Il n’y a pas de doute, de 2004 à 2022, Haïti a fait un grand bond en arrière. En effet, si l’on part du principe : qui n’avance pas recule, il y a forcément beaucoup à dire sur ce point après le spectaculaire retour de l’ex-Président Jean-Bertrand Aristide dans l’actualité haïtienne, ces derniers jours.

Dix-huit ans après le soulèvement de l’opposition, son renversement, un kidnapping, selon les dires de ses partisans, et son expédition en Afrique pour un exil qui a duré sept ans, incontestablement, celui qui demeure le patron incontesté et incontestable du parti politique Fanmi Lavalas fait son grand retour sur la scène politique en Haïti. Quelle ironie de l’histoire pour ses adversaires politiques de toujours ! Depuis son retour en Haïti en mars 2011, soit quelques jours avant la fin du mandat de son ex-protégé, le feu Président René Préval, le moins que l’on puisse dire, Jean-Bertrand Aristide ne pouvait être plus discret dans un pays où, pourtant, il garde encore un nombre insoupçonné de partisans.

Vivant reclus dans son fief de la commune de Tabarre, l’homme du 16 décembre 1990 garde un profil au ras des pâquerettes. Il ne sort que pour se rendre à quelques mètres de là dans son Université de la Fondation Dr Aristide qui fait de plus en plus de jaloux et pâlir d’envie ses concurrents. Avec cette attitude plus que discrète, l’ancien Président de la République respecte ainsi le contrat qu’il avait passé avec les décideurs d’Haïti qui avaient donné leur feu vert pour qu’il retourne finir ses jours dans son pays. Discret et fidèle à ses engagements vis-à-vis de ses protecteurs, il ne se consacre qu’à deux choses qui lui tiennent vraiment à cœur depuis qu’il a officiellement tourné le dos à la politique active qui lui a tant donné mais qui a failli aussi lui coûter la vie. Ces deux choses : la Fondation Dr Jean-Bertrand Aristide et, bien entendu, la fameuse et très lucrative Université de la Fondation du même nom située à un jet de pierre de sa résidence transformée en bunker depuis son retour tout aussi spectaculaire qu’inattendu.

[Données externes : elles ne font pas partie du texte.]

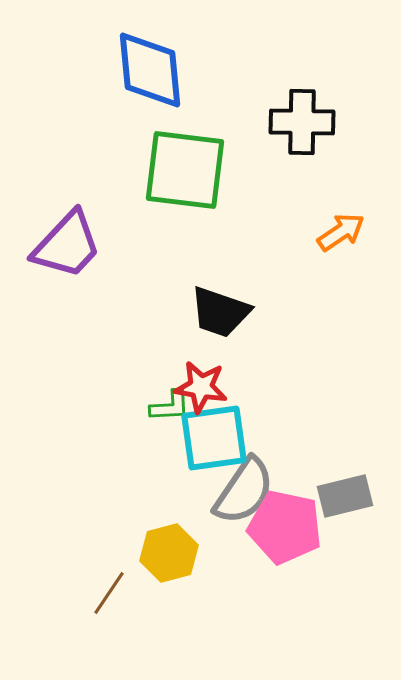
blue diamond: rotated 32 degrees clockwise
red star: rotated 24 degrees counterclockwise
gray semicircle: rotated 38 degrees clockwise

De cette résidence entourée d’arbres fruitiers et surmontée d’une clôture de plusieurs de mètres de hauteur à Tabarre, l’ancien Président, tout en gardant un profil au ras des talons pour ne pas éveiller les soupçons, ne chôme pas pour autant.

Quelle revanche pour cet ex-petit Prêtre de bidonville devenu le personnage le plus puissant d’Haïti

Discret comme un agent de renseignement peut l’être, l’ex-Prêtre de Saint Jean Bosco de la Saline observe, reçoit, conseille et surtout coordonne les faits et gestes de son parti politique Fanmi Lavalas auquel Dr Maryse Narcisse Coordonnatrice officielle, n’arrive pas, en vérité, à donner l’élan et le souffle du « Grand Timonier » comme certains appellent l’ancien exilé de Caracas et de Pretoria. Tout ou presque se passe et se fait dans le salon ou sous les arbres de sa résidence de Tabarre. Puisque pour ne pas éveiller les soupçons ni de ses adversaires politiques – ils sont toujours nombreux -, ni des maitres du pays, ceux qui détiennent partiellement le pouvoir au Champs de Mars et à Bourdon ni surtout des vrais décideurs de la politique haïtienne dont le QG se trouve à quelques pas de là, l’Ambassade des Etats-Unis en Haïti, Aristide, en grand connaisseur de l’histoire de son pays, fait le mort et attend. Il observe avec inquiétude le délitement du pays dont il a été par deux fois élu Président de la République, aussi par deux fois démis de ses fonctions par les oligarques et envoyé en exil et par deux fois y est retourné sans que rien n’ait changé. Il observe.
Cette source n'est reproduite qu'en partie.